Quien llama no dice nada, solo alcanzo a reconocer una respiración lenta.
—¿Está jugando conmigo? —pregunto, intentando sonar ruda.
La respiración se hace más audible.
—Este teléfono es para tratar temas serios —gruño—. Vaya a hacerle bromas a su abuela.
Estoy a punto de mover el teléfono, pero una voz masculina me detiene.
—Tengo un tema serio.
Me siento apenada. Quizá me equivoqué al portarme de esa manera.
—¿Sí? —lo cuestiono.
El sujeto no deja de respirar raro y su voz es demasiado ronca. Sospecho que está cubriéndose la boca con un paño.
—¿Quieres saberlo? —esa pregunta me causa un leve escalofrío por la forma en la que lo dice.
—¿Tienes a un desaparecido?
Suelta una risa burlona.
—Tengo varios. —Hace una pausa desesperante—. Anota.
En la primera fracción de segundo no lo comprendo del todo, pero cuando caigo en la cuenta corro a alcanzar una hoja y una pluma.
—En Tenango del Valle —prosigue—, justo en los límites de Ocoyoacac y Lerma, vas a ubicar un terreno baldío. —Otra vez ríe—. Ahí está un regalito.
El frío que me recorre el cuerpo es doloroso. En mis oídos el zumbido molesto me provoca un mareo. Estoy muy asqueada.
—¿Mi hija? —murmuro apenas. No quiero saber, pero es necesario que lo pregunte—. ¿Dejaron a mi hija ahí?

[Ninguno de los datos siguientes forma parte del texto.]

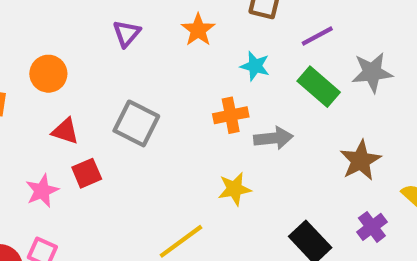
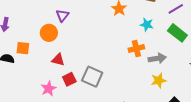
purple triangle: (127, 33) -> (62, 16), moved
gray square: (136, 123) -> (92, 77), moved
yellow star: (234, 189) -> (159, 80), moved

El hombre tarda en responderme con tono burlón:
—No se te olvide llevar una pala.
Sé que ya ha colgado por el sonido que hace el teléfono, pero insisto en seguir cuestionando.
—¿La mataron? —Aprieto el aparato—. ¡Responde, desgraciado! ¡¿Mataron a mi hija?! ¡Mi hija no! ¡Mi hija no!
Sigo gritando.
Despierto a todos en la casa, incluso un par de vecinos toca para saber qué sucede y si necesitamos ayuda.
No pueden. Nadie parece poder ayudar en nada.
Si encuentro a Abigaíl ahí, si lo que ese desconocido dice es verdad, no existirá ayuda alguna que calme mi pena jamás.